Finally, some of Embraer’s success in dismissing the Exchange Act class action must be attributed to the lucky circumstance that the misconduct giving rise to its FCPA violations occurred relatively long ago, prior to the start of the class period. Although the court found that Embraer’s description of its subsidiaries’ legitimate business activities was not actionable, another Southern District judge found that VimpelCom’s similar description of its business operations was materially misleading because of its failure to warn that their prosperity was potentially tainted by bribery.30 Accordingly, companies that are still in the midst of remedying bribery or other misconduct should be extremely cautious when describing their operations and should avoid prominently promoting business lines in which they know misconduct recently has occurred.

:: WHAT THIS EXERCISE ASKS ::
**A)** Answer these questions from the passage on the Embraer class action:
(i) When did the misconduct behind Embraer's FCPA violations occur relative to the class period?
(ii) Why did another Southern District judge find VimpelCom's description of its business operations materially misleading?
(iii) What should companies still remedying misconduct avoid prominently promoting?
**B)** Resume the passage on the Embraer class action right after its last sentence.

:: DATASET ::
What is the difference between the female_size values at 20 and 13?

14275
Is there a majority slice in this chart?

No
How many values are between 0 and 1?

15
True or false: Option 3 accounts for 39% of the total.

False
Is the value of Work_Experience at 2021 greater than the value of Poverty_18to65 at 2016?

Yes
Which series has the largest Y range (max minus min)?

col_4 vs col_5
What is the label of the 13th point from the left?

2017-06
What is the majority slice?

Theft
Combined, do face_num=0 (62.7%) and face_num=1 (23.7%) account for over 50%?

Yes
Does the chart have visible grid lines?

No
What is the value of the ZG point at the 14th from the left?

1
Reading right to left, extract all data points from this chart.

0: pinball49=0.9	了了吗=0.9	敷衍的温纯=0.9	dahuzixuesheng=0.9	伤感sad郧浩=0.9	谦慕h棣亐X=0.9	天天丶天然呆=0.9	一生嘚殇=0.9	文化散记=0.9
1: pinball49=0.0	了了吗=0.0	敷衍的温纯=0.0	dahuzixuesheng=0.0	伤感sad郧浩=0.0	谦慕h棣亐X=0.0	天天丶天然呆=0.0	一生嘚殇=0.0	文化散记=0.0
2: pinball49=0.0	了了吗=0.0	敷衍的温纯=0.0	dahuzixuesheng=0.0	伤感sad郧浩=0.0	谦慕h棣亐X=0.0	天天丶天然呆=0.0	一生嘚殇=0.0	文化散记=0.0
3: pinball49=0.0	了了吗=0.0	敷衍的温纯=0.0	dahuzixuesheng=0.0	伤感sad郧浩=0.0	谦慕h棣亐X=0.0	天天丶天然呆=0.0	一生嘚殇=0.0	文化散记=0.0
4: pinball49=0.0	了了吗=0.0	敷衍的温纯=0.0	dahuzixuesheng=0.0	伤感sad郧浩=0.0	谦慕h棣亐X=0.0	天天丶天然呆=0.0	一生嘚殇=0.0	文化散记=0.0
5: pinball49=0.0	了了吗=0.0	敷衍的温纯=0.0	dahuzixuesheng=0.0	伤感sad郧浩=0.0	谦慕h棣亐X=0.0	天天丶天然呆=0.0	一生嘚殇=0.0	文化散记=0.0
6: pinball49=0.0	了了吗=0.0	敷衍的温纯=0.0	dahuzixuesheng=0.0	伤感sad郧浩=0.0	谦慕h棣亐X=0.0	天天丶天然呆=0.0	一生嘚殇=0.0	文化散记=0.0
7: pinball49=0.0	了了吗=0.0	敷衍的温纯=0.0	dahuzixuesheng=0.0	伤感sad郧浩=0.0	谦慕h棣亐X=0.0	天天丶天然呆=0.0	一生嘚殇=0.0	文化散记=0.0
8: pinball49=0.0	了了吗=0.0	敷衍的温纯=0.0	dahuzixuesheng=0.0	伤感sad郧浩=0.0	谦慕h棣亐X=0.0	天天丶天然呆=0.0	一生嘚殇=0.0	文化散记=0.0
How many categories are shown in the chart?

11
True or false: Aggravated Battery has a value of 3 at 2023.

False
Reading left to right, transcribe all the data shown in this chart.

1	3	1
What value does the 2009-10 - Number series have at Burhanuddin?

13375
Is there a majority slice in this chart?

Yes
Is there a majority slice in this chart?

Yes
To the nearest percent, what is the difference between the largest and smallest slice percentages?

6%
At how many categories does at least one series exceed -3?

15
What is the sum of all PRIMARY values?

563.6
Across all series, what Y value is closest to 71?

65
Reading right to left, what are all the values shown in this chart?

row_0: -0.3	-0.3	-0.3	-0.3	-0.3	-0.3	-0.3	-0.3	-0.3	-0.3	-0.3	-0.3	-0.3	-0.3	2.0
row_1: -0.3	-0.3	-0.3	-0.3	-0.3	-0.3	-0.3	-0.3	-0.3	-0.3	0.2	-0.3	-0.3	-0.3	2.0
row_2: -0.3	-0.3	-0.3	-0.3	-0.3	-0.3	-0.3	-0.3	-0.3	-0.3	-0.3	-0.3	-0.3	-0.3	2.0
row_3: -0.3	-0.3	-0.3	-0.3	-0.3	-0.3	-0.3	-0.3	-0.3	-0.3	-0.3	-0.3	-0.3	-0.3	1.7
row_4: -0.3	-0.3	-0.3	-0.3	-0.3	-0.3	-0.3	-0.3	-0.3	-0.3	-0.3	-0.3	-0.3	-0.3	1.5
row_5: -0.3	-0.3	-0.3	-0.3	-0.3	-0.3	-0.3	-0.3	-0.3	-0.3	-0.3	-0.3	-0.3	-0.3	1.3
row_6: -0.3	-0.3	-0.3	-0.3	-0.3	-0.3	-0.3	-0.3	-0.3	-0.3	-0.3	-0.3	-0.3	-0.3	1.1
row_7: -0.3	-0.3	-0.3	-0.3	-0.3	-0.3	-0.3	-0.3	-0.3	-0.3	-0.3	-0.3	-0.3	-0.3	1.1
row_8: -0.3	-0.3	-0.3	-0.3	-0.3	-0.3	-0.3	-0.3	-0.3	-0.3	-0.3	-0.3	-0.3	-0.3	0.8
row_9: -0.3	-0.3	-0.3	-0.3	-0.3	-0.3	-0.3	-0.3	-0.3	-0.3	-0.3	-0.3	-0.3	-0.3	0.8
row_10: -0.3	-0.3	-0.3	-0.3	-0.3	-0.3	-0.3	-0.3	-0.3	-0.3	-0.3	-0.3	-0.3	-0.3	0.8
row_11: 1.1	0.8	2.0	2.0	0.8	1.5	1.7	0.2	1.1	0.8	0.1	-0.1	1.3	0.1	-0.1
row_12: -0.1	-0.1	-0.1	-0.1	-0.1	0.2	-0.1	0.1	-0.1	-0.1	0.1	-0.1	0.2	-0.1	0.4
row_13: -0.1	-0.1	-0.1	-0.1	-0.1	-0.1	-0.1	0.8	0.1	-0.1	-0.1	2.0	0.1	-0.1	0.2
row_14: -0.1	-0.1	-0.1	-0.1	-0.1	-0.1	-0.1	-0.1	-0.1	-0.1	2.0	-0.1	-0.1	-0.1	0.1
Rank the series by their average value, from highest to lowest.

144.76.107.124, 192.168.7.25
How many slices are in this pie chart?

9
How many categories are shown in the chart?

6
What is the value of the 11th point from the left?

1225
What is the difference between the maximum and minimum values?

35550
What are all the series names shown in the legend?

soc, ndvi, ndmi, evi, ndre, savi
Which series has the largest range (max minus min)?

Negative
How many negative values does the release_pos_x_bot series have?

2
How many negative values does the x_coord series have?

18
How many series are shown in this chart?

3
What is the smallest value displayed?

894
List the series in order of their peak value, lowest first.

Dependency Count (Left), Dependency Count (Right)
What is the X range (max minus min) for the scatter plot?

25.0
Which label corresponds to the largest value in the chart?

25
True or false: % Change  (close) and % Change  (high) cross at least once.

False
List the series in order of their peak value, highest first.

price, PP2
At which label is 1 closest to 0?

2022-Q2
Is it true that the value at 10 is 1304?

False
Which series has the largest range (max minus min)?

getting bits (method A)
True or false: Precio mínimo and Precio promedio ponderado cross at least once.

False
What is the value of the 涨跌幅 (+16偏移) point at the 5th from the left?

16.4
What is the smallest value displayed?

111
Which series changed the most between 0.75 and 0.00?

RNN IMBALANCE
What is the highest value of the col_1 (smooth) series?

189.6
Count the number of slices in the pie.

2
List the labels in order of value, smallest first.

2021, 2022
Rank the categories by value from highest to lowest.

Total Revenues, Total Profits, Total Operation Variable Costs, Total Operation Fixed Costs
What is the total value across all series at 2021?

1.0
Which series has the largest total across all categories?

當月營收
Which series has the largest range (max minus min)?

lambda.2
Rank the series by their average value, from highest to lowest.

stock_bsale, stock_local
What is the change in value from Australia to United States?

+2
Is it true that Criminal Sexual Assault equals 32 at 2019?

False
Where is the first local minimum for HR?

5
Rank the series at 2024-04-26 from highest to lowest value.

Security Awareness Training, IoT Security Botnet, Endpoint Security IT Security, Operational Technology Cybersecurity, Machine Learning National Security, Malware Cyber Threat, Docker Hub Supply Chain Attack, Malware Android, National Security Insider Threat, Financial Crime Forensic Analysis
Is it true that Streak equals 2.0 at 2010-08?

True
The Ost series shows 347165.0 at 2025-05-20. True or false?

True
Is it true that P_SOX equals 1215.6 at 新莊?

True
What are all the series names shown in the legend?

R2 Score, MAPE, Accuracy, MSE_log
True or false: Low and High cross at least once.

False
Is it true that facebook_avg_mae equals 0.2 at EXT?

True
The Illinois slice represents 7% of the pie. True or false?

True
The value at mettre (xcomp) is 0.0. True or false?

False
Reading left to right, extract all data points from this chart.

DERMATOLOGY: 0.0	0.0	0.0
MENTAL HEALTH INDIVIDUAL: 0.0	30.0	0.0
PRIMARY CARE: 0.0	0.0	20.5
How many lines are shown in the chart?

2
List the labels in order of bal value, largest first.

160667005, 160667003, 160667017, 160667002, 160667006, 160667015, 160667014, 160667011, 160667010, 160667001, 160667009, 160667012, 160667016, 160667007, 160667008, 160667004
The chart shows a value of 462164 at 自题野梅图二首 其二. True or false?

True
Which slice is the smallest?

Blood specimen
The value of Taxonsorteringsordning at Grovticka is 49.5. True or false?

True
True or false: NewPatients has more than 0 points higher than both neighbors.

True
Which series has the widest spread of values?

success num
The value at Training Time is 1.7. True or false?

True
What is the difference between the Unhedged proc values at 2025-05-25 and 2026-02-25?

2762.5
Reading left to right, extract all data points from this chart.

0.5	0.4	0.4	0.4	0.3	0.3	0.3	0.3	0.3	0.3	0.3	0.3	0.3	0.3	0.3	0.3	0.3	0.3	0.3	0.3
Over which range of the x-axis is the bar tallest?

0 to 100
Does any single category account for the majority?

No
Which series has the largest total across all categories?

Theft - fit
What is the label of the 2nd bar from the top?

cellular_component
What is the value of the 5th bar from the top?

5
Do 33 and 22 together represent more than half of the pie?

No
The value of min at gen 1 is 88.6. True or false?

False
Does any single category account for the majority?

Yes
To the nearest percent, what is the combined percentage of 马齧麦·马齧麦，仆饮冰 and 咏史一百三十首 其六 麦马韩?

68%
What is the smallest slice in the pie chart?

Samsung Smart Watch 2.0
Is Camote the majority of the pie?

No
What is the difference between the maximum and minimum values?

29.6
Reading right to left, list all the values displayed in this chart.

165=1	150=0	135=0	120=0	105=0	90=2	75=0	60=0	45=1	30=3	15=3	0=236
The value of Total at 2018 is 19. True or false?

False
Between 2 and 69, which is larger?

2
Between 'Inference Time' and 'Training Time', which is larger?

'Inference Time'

:: OUTPUTS IN ORDER ::
**A)**
(i) It occurred relatively long ago, before the start of the class period.
(ii) VimpelCom failed to warn that the prosperity of its operations was potentially tainted by bribery.
(iii) They should avoid prominently promoting business lines in which they know misconduct recently occurred.

**B)**
The Southern District’s dismissal with prejudice of the Exchange Act class action in Embraer provides hope that not every FCPA settlement will give rise to expensive private litigation. Issuers should take care proactively to disclose the existence of an FCPA (or other regulatory) investigation, but they need not provide a blow-by-blow account of the alleged misconduct. They typically may continue to report their financial statements and describe their system of compliance policies and internal controls as normal, so long as they do not expressly identify these policies and controls as a justification for their innocence. As common sense would dictate, issuers should take care when publicly promoting the profitability of business segments that they know are afflicted by bribery or other misconduct, especially if that misconduct remains unresolved.